• Selected passage
============================================================

Multilabel classification: How to binarize scores? (How to learn thresholds?)

NLPsimon · September 18, 2018, 1:21pm

Hi PyTorchers,

I’ve been using PyTorch for smaller tasks for a while and want to do a multilabel classification now for the first time. My task is to assign a sentence an arbitrary subset of 11 possible labels/classes. So my output should be a vector with 11 binary entries (0 = class not detected, 1 = class detected).

In order to do so, I have a LSTM that takes the sentence word by word (encoded by word2vec) and feeds its last output to a linear layer which is then returned by the model. So the output of my model is a vector with 11 float values. I am not applying softmax, sigmoid or anything else.

My model looks like this:

class LSTM(nn.Module):
    def __init__(self, hidden_dim, tagset_size):
        super(LSTM, self).__init__()
        self.hidden_dim = hidden_dim
        self.layers = 1
        self.dropout = 0.0

        word2vec = KeyedVectors.load('word2vec.vocab', mmap='r')
        self.word2idx = lambda word: word2vec.vocab[word].index if word in word2vec.vocab else 0 
        self.sent2idx = lambda sent: [self.word2idx(word) for word in sent.split(' ')]
        embedding_weights = torch.FloatTensor(np.array(word2vec.wv.syn0))
        num_embeddings, embedding_dim = embedding_weights.shape
        self.w2v_emb = nn.Embedding.from_pretrained(embedding_weights, freeze=True)

        self.bidir = True
        self.dirs = 1 + int(self.bidir)
        self.clear_hidden(n=chunk_size)

        self.lstm = nn.LSTM(embedding_dim, hidden_dim, num_layers=self.layers, bidirectional=self.bidir, batch_first=True, dropout=self.dropout)

============================================================

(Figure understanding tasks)
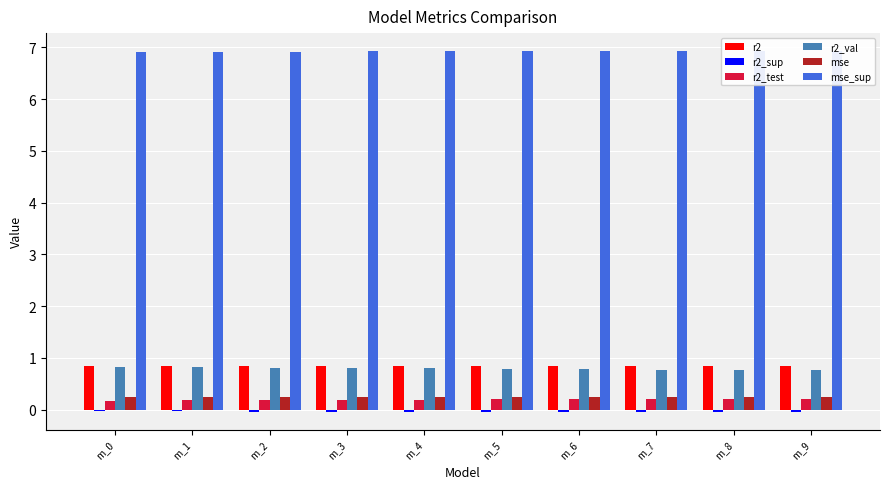

What is the average value of the r2 series?

0.8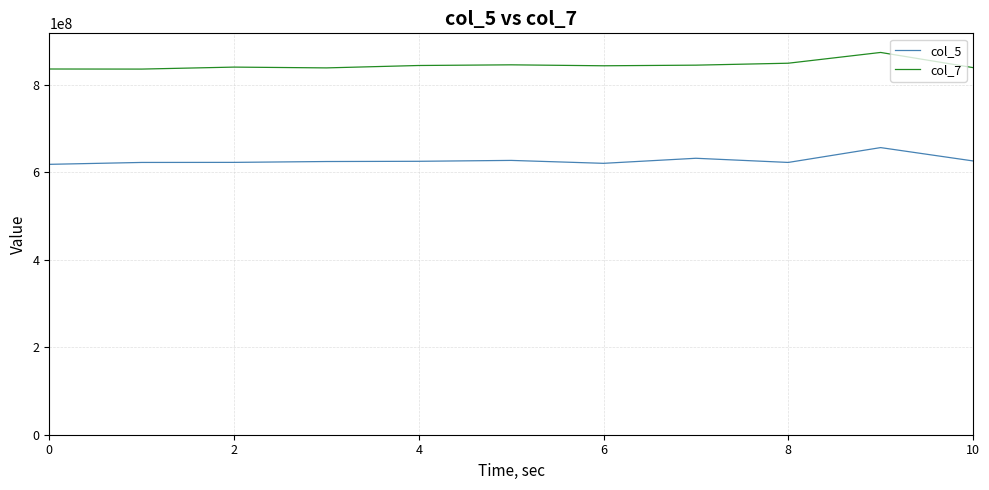

True or false: col_7 and col_5 intersect in this chart.

False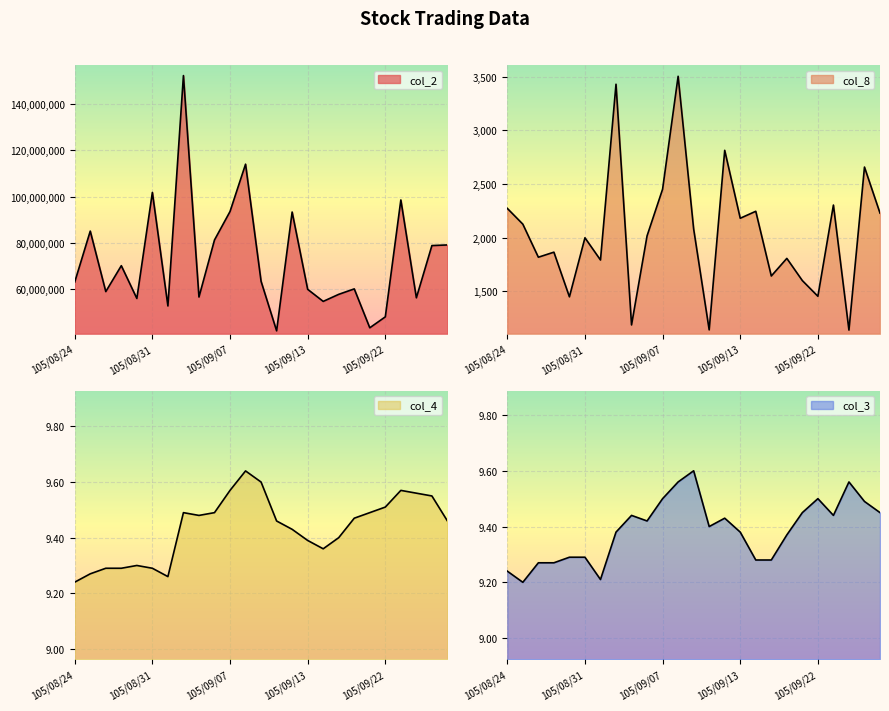

The col_4 series shows 13.3 at 105/09/30. True or false?

False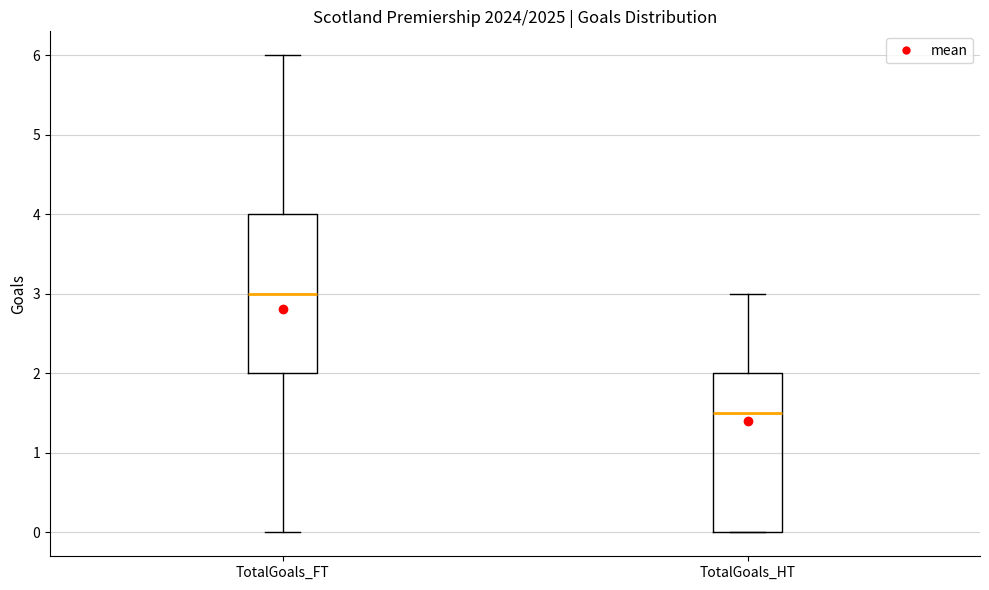

Reading left to right, read every box against the y-axis: the position of its median line, the range the box covers, and the ends of its whiskers. The values are not printed on the chart, so give them approximately, as read against the axis.

TotalGoals_FT: median 3.0, box 2.0 to 4.0, whiskers 0.0 to 6.0
TotalGoals_HT: median 1.5, box 0.0 to 2.0, whiskers 0.0 to 3.0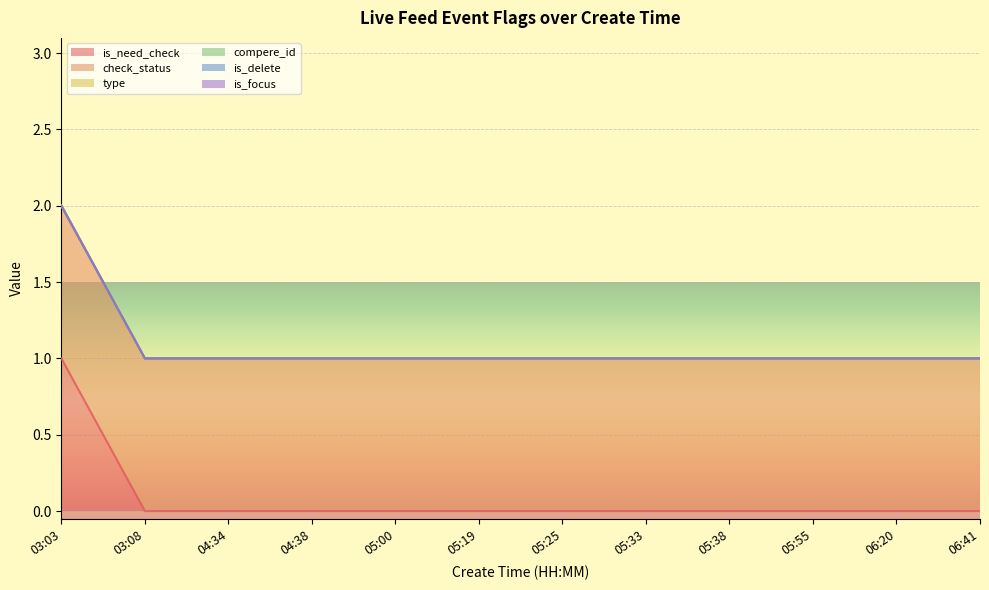

At how many categories does at least one series exceed 0?

12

============================================================

• Required actions
1/ In the multilabel classification thread, how many possible labels can be assigned to a sentence?
2/ Continue the multilabel classification thread from its last line.
The data were drawn from a separate source.

• Solved problems
1/ 11

2/
        self.hidden2tag = nn.Linear(self.dirs * hidden_dim, tagset_size)

    def clear_hidden(self, n):
        self.hidden = (torch.zeros(self.dirs * self.layers, n, self.hidden_dim).to(device),
                       torch.zeros(self.dirs * self.layers, n, self.hidden_dim).to(device))

    def forward(self, sentence):
        idxs_unpadded = [torch.tensor(x, dtype=torch.long) for x in list(map(self.sent2idx, sentence))]
        lengths = [len(x) for x in idxs_unpadded]
        idxs_padded = pad_sequence(idxs_unpadded, batch_first=True, padding_value=0)

        idxs = torch.tensor(idxs_padded, dtype=torch.long).to(device)
        embeddings = self.w2v_emb(idxs).cpu()
        embeddings, lengths, perm = prepare_for_lstm(embeddings, lengths)
        embeddings = embeddings.to(device)
        lstm_out, self.hidden = self.lstm(embeddings, self.hidden)

        results, lengths = unpack_lstm_output(lstm_out)

        last_outputs = torch.stack([result[length.data.tolist()-1] for result,length in zip(results, lengths)])
        tag_space = self.hidden2tag(last_outputs)

        return tag_space, perm

My questions now are:

Which loss function should I use? I read different opinions on the web: BCEWithLogitsLoss, MultiLabelMarginLoss, CrossEntropyLoss, etc.
How do I convert the float output to a binary output? I need to find some threshholds, right? Is it possible to find these via end-to-end learning, i.e. the model should learn the thresholds itself and can directly output 11 true/false values?
Is there a full working example on how to do multilabel classification INCLUDING how to binarize outputs and how to evaluate the model? (Accuracy, jaccard, etc)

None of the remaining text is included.